**Activity:**
The answer should be one number only, namely how many lines of the records hold the word "boste".

**Source information:**
BEGIN
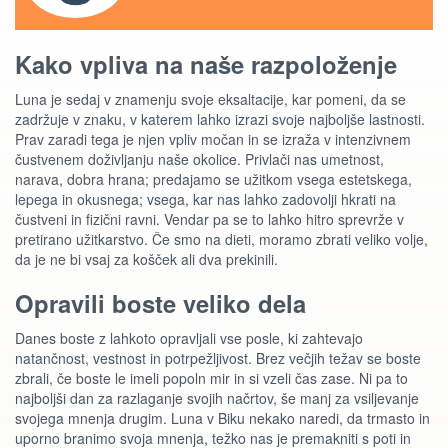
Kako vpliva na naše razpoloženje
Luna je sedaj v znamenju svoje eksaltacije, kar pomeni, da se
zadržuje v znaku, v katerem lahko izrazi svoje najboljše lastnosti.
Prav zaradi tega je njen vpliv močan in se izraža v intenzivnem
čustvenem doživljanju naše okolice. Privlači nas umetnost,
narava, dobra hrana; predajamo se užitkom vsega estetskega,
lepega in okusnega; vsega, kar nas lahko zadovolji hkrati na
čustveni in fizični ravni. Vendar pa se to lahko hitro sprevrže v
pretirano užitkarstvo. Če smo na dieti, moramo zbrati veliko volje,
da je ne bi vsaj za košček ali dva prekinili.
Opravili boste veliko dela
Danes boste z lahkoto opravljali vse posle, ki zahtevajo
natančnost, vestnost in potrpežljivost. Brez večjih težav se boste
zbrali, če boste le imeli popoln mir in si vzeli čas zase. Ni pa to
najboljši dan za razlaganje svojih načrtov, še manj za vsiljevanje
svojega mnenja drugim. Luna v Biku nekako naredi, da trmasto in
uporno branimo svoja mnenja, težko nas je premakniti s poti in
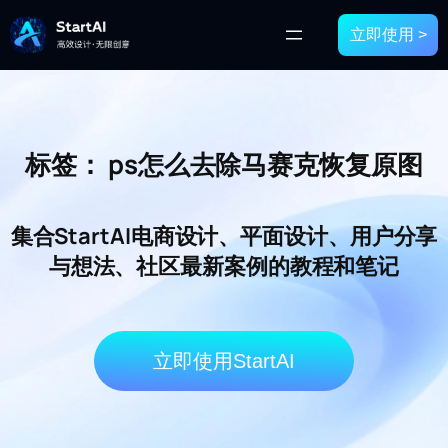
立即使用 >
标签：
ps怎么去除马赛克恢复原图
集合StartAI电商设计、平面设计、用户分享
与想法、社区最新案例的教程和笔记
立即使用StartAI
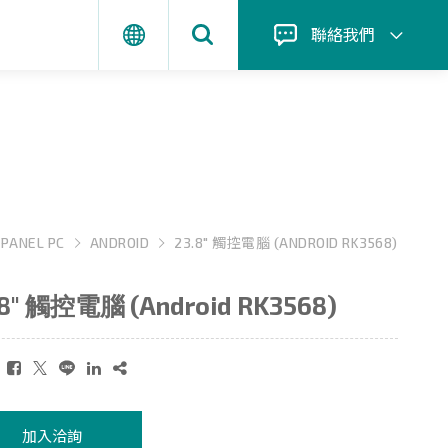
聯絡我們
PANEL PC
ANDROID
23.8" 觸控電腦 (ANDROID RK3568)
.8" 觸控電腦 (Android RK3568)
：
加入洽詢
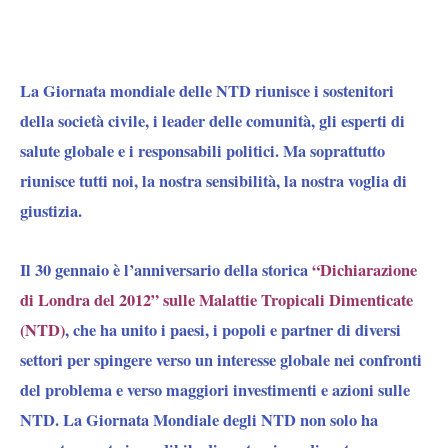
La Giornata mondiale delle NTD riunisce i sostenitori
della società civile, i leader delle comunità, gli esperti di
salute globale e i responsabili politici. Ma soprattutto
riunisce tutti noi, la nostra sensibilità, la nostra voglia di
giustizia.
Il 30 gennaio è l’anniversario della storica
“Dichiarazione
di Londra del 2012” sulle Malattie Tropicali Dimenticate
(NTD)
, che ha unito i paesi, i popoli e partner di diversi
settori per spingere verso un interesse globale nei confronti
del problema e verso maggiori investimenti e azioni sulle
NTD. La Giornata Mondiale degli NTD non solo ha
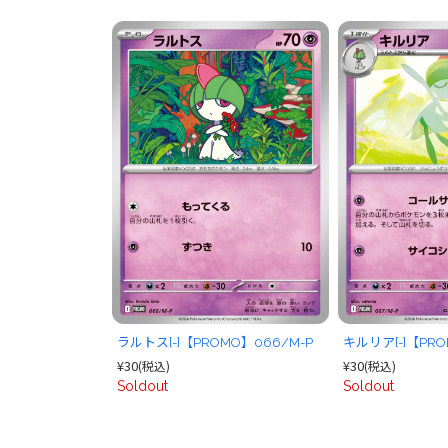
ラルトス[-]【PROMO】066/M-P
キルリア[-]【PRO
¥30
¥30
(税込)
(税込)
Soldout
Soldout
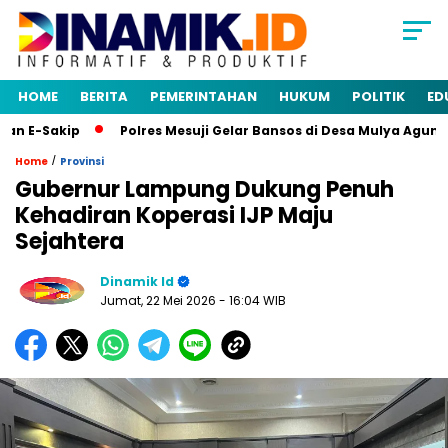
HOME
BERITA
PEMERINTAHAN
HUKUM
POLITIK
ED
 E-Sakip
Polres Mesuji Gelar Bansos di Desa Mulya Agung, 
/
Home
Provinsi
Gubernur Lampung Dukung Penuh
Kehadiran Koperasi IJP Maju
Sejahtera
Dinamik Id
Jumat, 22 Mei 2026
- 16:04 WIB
END
**Written solution:**
4